George Carlin estate sues podcasters over AI-generated comedy routine
Jan 26 (Reuters) - The estate of George Carlin has filed a lawsuit in California federal court against the podcasters behind an artificial-intelligence generated comedy special that mimics the late comedy legend's voice and material.
The estate said in the lawsuit, that actor Will Sasso, writer Chad Kultgen and their "comedy AI" podcast Dudesy violated Carlin's copyrights and publicity rights with their YouTube video "George Carlin: I'm Glad I'm Dead." Carlin died in 2008.
Representatives for the podcast could not immediately be reached for comment.
"The 'George Carlin' in that video is not the beautiful human who defined his generation and raised me with love," Carlin's daughter Kelly Carlin said in a statement. "It is a poorly-executed facsimile cobbled together by unscrupulous individuals to capitalize on the extraordinary goodwill my father established with his adoring fanbase."
The lawsuit is among the first in the entertainment world related to the issue of AI-generated "deepfakes" - convincing digital imitations of real people made possible by fast-evolving artificial intelligence technology.
The premise of Sasso and Kultgen's podcast is that it is written and controlled by an AI system named Dudesy.

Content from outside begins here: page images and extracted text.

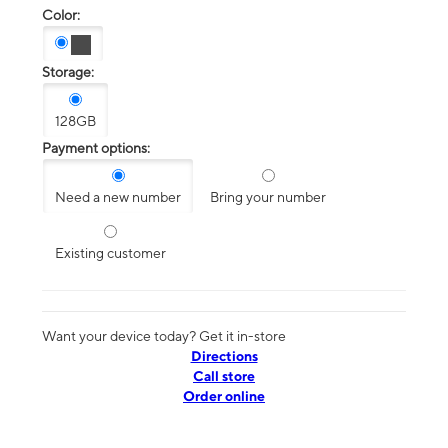
Color:
Storage:
128GB
Payment options:
Need a new number
Bring your number
Existing customer
Want your device today? Get it in-store
Directions
Call store
Order online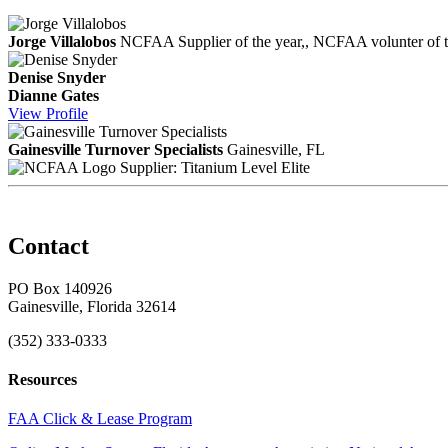
Jorge Villalobos
NCFAA Supplier of the year,, NCFAA volunter of the
Denise Snyder
Dianne Gates
View
Profile
Gainesville Turnover Specialists
Gainesville, FL
Supplier: Titanium Level Elite
Contact
PO Box 140926
Gainesville, Florida 32614
(352) 333-0333
Resources
FAA Click & Lease Program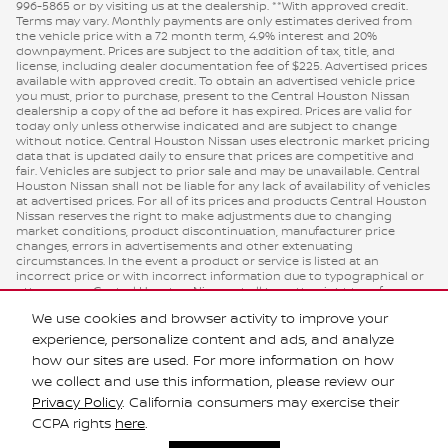
996-5865 or by visiting us at the dealership. **With approved credit.
Terms may vary. Monthly payments are only estimates derived from
the vehicle price with a 72 month term, 4.9% interest and 20%
downpayment. Prices are subject to the addition of tax, title, and
license, including dealer documentation fee of $225. Advertised prices
available with approved credit. To obtain an advertised vehicle price
you must, prior to purchase, present to the Central Houston Nissan
dealership a copy of the ad before it has expired. Prices are valid for
today only unless otherwise indicated and are subject to change
without notice. Central Houston Nissan uses electronic market pricing
data that is updated daily to ensure that prices are competitive and
fair. Vehicles are subject to prior sale and may be unavailable. Central
Houston Nissan shall not be liable for any lack of availability of vehicles
at advertised prices. For all of its prices and products Central Houston
Nissan reserves the right to make adjustments due to changing
market conditions, product discontinuation, manufacturer price
changes, errors in advertisements and other extenuating
circumstances. In the event a product or service is listed at an
incorrect price or with incorrect information due to typographical or
other errors, Central Houston Nissan shall have the right to refuse or
cancel any purchase orders. Inaccurate prices and data errors and/or
We use cookies and browser activity to improve your
omissions do not constitute valid prices or retail offers. Manufacturer’s
Rebate subject to residency restrictions. Any customer not meeting
experience, personalize content and ads, and analyze
the residency restrictions will receive a dealer discount in the same
how our sites are used. For more information on how
amount of the manufacturer’s rebate.
we collect and use this information, please review our
Privacy Policy
. California consumers may exercise their
Privacy
CCPA rights
here
.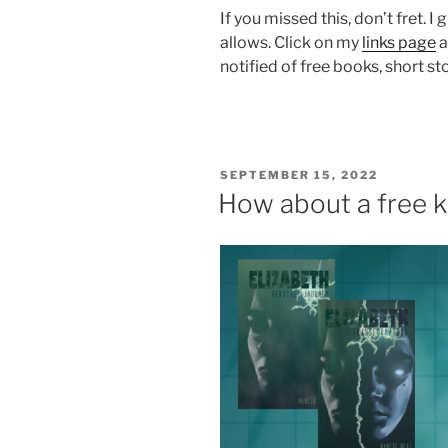
If you missed this, don’t fret.
allows. Click on my
links page
a
notified of free books, short st
POSTED
SEPTEMBER 15, 2022
ON
How about a free k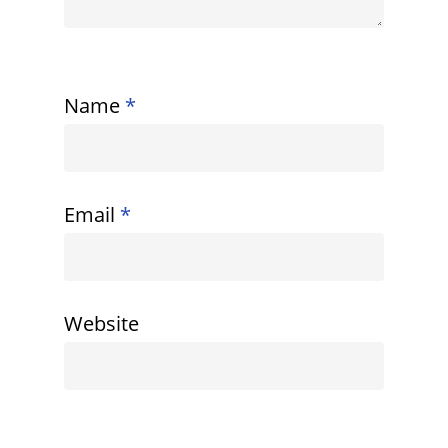
Name
*
Email
*
Website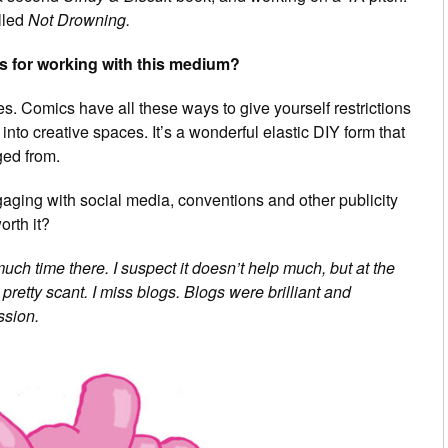
alled
Not Drowning.
s for working with this medium?
ries. Comics have all these ways to give yourself restrictions
u into creative spaces. It’s a wonderful elastic DIY form that
ged from.
aging with social media, conventions and other publicity
orth it?
uch time there. I suspect it doesn’t help much, but at the
retty scant. I miss blogs. Blogs were brilliant and
ssion.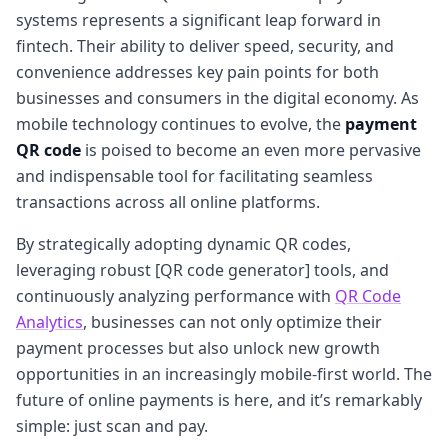
systems represents a significant leap forward in
fintech. Their ability to deliver speed, security, and
convenience addresses key pain points for both
businesses and consumers in the digital economy. As
mobile technology continues to evolve, the
payment
QR code
is poised to become an even more pervasive
and indispensable tool for facilitating seamless
transactions across all online platforms.
By strategically adopting dynamic QR codes,
leveraging robust [QR code generator] tools, and
continuously analyzing performance with
QR Code
Analytics
, businesses can not only optimize their
payment processes but also unlock new growth
opportunities in an increasingly mobile-first world. The
future of online payments is here, and it’s remarkably
simple: just scan and pay.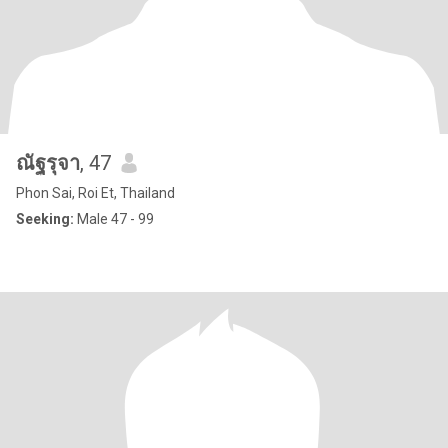
ณัฐรุจา
, 47
Phon Sai, Roi Et, Thailand
Seeking:
Male 47 - 99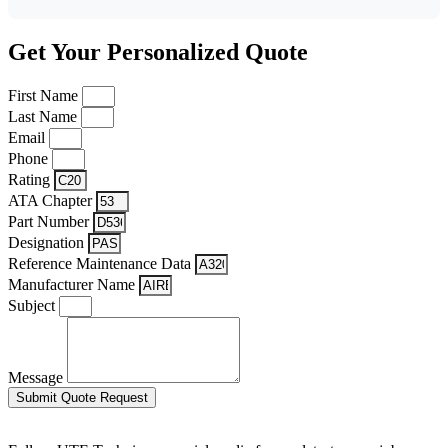
Get Your Personalized Quote
First Name
Last Name
Email
Phone
Rating
ATA Chapter
Part Number
Designation
Reference Maintenance Data
Manufacturer Name
Subject
Message
Submit Quote Request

Sasso and Kultgen have not disclosed who made the system.
A computerized voice supposedly belonging to Dudesy says at the beginning of the Carlin "special" that it "listened to all of George Carlin's material and did my best to imitate his voice, cadence, and attitude, as well as the subject matter I think would have interested him today," which includes segments on American politics, reality television and AI itself.
The video was posted Jan. 9 and has received more than 500,000 views.
The lawsuit called the video "computer-generated click-bait" and "a casual theft of a great American artist's work."
The estate's complaint said that the video violated Carlin's name, image and likeness rights and that its makers infringed the comedian's copyrights by using his material to train the AI system.
The case is Main Sequence Ltd v. Dudesy LLC, U.S. District Court for the Central District of California, No. 2:24-cv-00711.